A Promise Made
Narrator: And so it was that the baker returned to his wife.
The baker sauntered dejectedly up the road that led to his front walk. He couldn't quite yet believe what he had gotten himself into. Surely, his wife will hate him now for sure. What was he thinking, giving away his blood to this...this...witch? Cursing to himself for calling the poor girl names, he raised his head to take a good look at his home. Even from this distance, he could already see the dark brown head of hair that belonged to his nine-year-old son who had already become quite the baker himself.
How was he going to break it to him that he had given away his not yet born brother or sister to a young woman he hardly knew? Who was he kidding? He didn't know her at all. He had no ideas what her intentions will be. And his wife! She was going to be grief stricken. Shifting the vegetables that he had been holding in his arms, he walked slowly forward.
It was then that his son, Joseph, had caught sight of him. The Baker could distinctly hear his son call out 'Father is home,' before the front door flew open and his son raced out to meet him.
"Father!" The boy yelled in greeting. "Did you get them?"
The baker glanced at all the vegetables in his arms before turning his eyes up toward the sky. Sometimes, the boy was as daft as his mother, he thought before smiling down at his son.
"Yes, boy," he said with a grimace. "I got what your mother asked of me."
The boy jumped up and down gleefully and clapped his hands. "Can I help you carry some of the greens father?"
The baker let out a deep sigh and handed over half of his load. The boy grinned happily as he took the load an ran towards a very frail and pregnant woman that was holding open the front door.
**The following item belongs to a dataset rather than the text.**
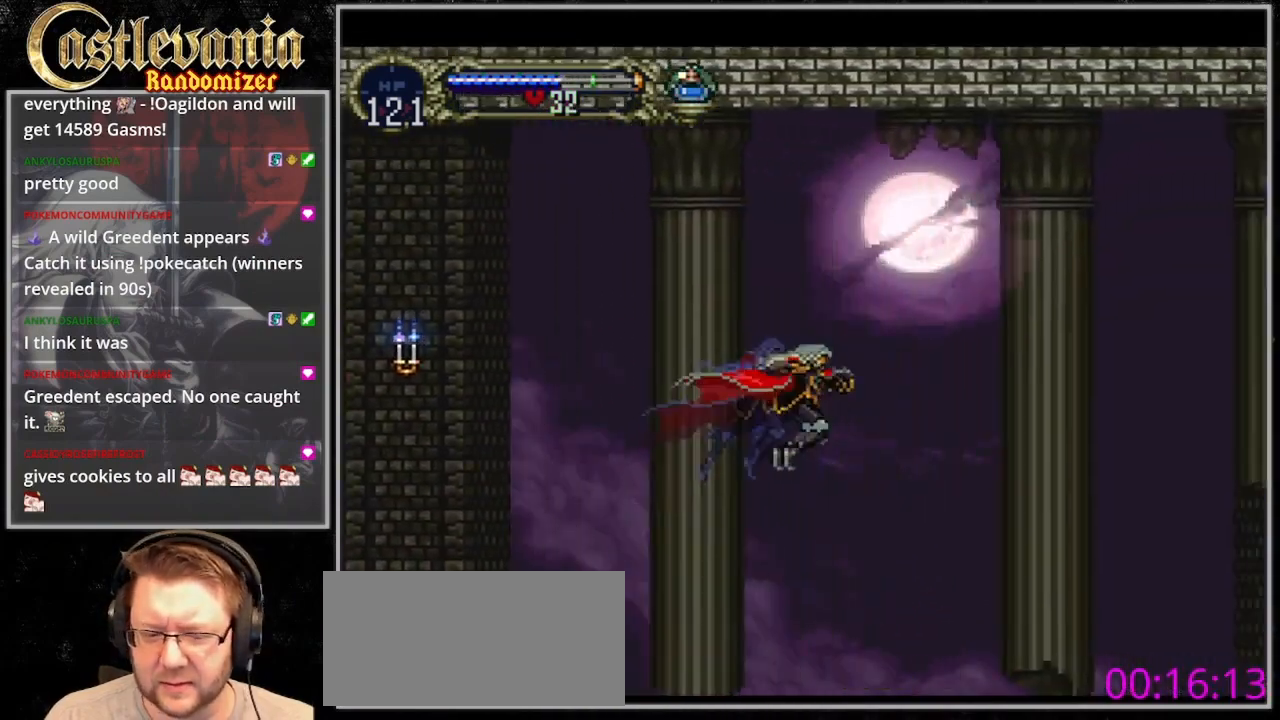
{"dt_ms": 500, "buttons": ["CROSS", "DPAD_RIGHT"], "events": []}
She was a beautiful sight with her golden-yellow hair gleaming in the light of the moon. She was young, as she had not yet reached her twenty-seventh birthday, but she was a good wife. She was loyal and loving, traits that showed up equally in her voice. She was a beautiful singer and every night, she would sing both he and his son to sleep.
"Are these for me?" She asked her son who nodded happily and ran into the house. She gave the boy a big smile just before turning it on her husband. "I can't believe you actually went against your morals and stole these for me."
The baker watched as an amused look crossed her face. "And I certainly can not believe you actually got away with it." She continued.
Pushing past her, the baker walked over to the table and deposited the rest of the vegetables on the table next to the small heap his son had placed there. "Then don't believe it." He mumbled.
His wife waddled over. "I'm sorry, what did you say?"
'Women', the baker thought with a roll of his eyes. "I said. 'then don't believe it.'"
The woman in front of him gave him her famous confused glare. "I don't understand."
Slamming his hand down on the table in frustration and startling both his son and his wife, the baker sat down in front of the vegetables. "Son, go outside and play."
The boy gave him a look that mirrored his mothers. "But Father, it's dark out."
"Do as I say!" He yelled. "Just don't wonder past the gates."
The baker watched as his son exited the door. He didn't bother even looking at his wife, for he knew that she would be leveling him with a look that was anything but friendly.
"Bloody hell," She swore.
The baker cringed. The last time she spoke like that, was when he over heard her yelling at her older sister for having an affair and later running off with the married, dairy man down the road. Granted he really couldn't blame the man for who he was married to. The woman was a down right shrew who did nothing but dote on her two-year-old, son, Jack. Now, that crisis was over, and he had yet to see where this new one was going to take him.
"What did you do that was so bad that our own son couldn't hear what you had to say?" She enquired.
When the baker didn't answer, she yelled out. "Well?"
The baker launched into the story about being caught by the young woman who owned the vegetables and then about how he was given a choice. "She said that I was to either give her our child, or suffer a 'muggle' I believe that was the term she used, punishment of cutting my hand off."
"'Muggle,' you say?" She asked quietly with fear breaking into her voice.
The baker nodded. "Yes, do you know what it means."
Swallowing back a lump of bile that entered her throat, the woman nodded. "'Muggle' is the term that the wizarding community that I was born into uses for non-magic folk."
The baker gave her an confused look. "I thought you said that the term was 'squib'."
She shook her head. "A 'squib' is someone who was born of a witch that has no powers. I'm a 'squib' were as you are a 'muggle'."
The baker nodded his understanding. "But that means that..."
"Young Miss. Parkinson is a witch." His wife whimpered before dropping to her knees and crying out in pain.